House debates
Monday, 2 March 2026
Statements by Members
PBS Co-payment Freeze
4:10 pm
Claire Clutterham (Sturt, Australian Labor Party) Share this | Link to this | Hansard source
Last week, with Assistant Minister McBride, I visited the Windsor Village Pharmacy—located in the north-eastern part of my electorate of Sturt—to speak to pharmacist Farida about the Albanese Labor government's cheaper medicines initiative. The Windsor Village Pharmacy is a family-run pharmacy with a focus on community. Owners Farida and Rodaina purchased it in 2007 with the goal of providing easy, convenient and patient-focused pharmacy solutions for the local community and the patients of the neighbouring Paradise Medical Centre.

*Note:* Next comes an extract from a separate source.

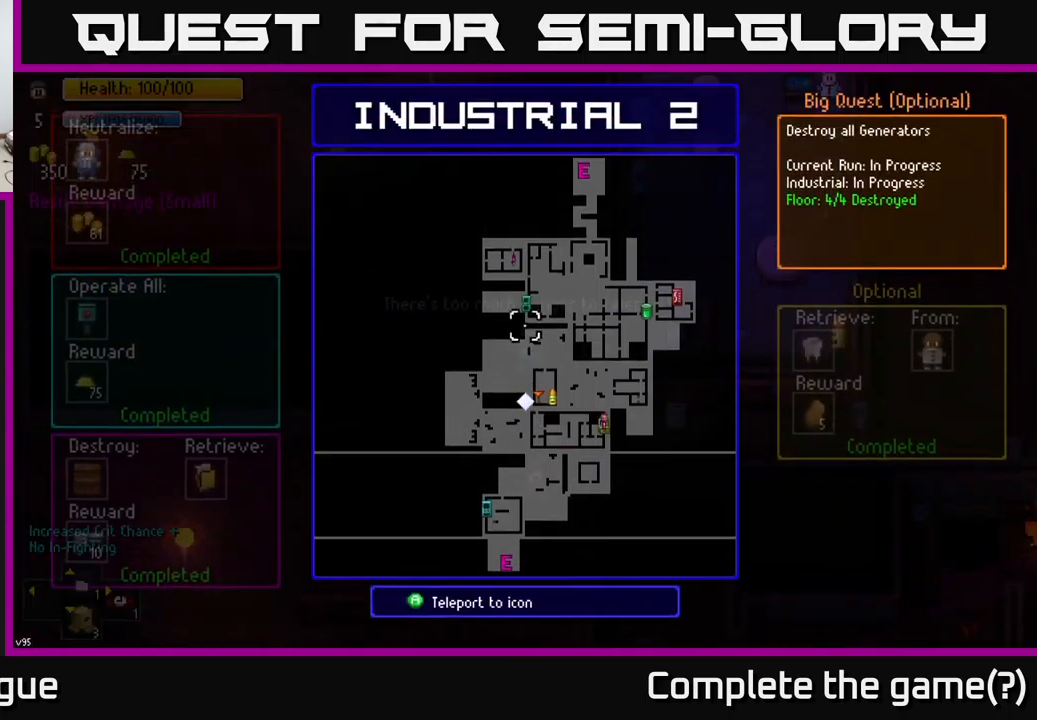
{"buttons": ["A"], "left_stick": "center", "right_stick": "center", "events": [[117, "left_stick", "up-right"], [234, "left_stick", "center"], [484, "A", "down"]]}
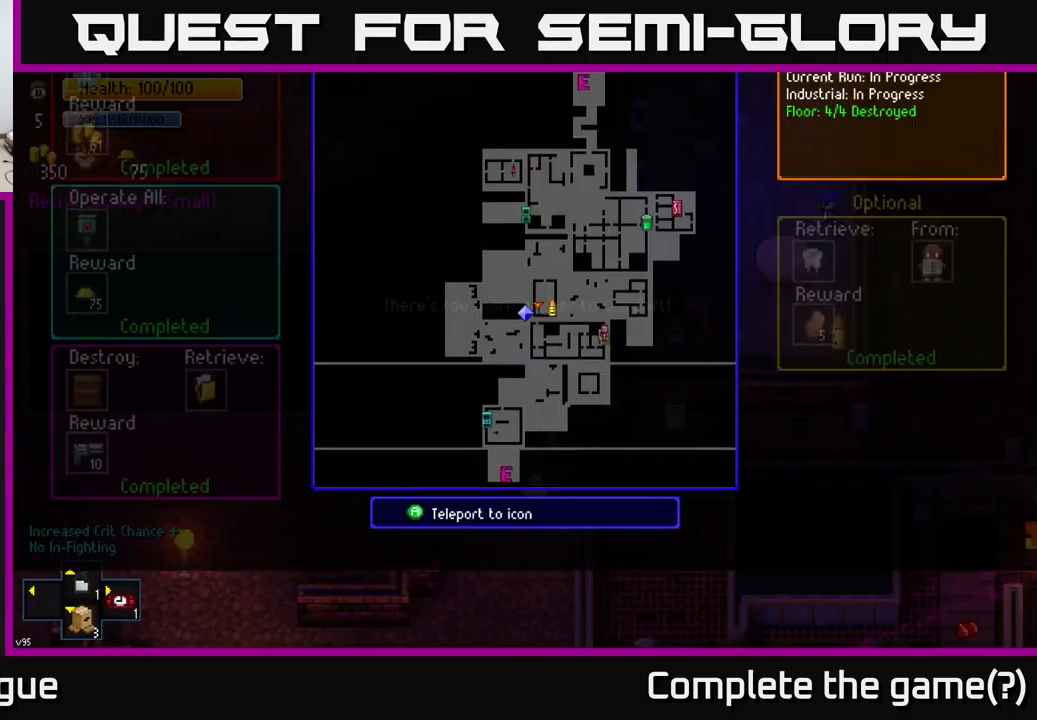
{"buttons": [], "left_stick": "center", "right_stick": "center", "events": [[67, "A", "up"]]}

Farida and Rodaina have decades of pharmacy experience. They know their community, and they are deeply committed to providing personal, tailored services to each patient who walks through their door. Farida told me that her pharmacy had experienced an overwhelming response to the $7.70 per script rate for concession card holders. With many of her patients needing multiple scripts, the half-decade long freeze on increases to the concessional PBS co-payment, which began on 1 January this year, has actually been a life saver. Farida's patients with concession cards will pay a maximum co-payment of $7.70 until 2030. This freeze provides certainty about the maximum cost of PBS medicines. Seven dollars seventy means that people do not decide to not fill a script; they fill it, getting the immediate health care they need and deserve. Farida, like the Albanese Labor government, knows $7.70 scripts for concession card holders are not only good for the hip pocket but good for the community.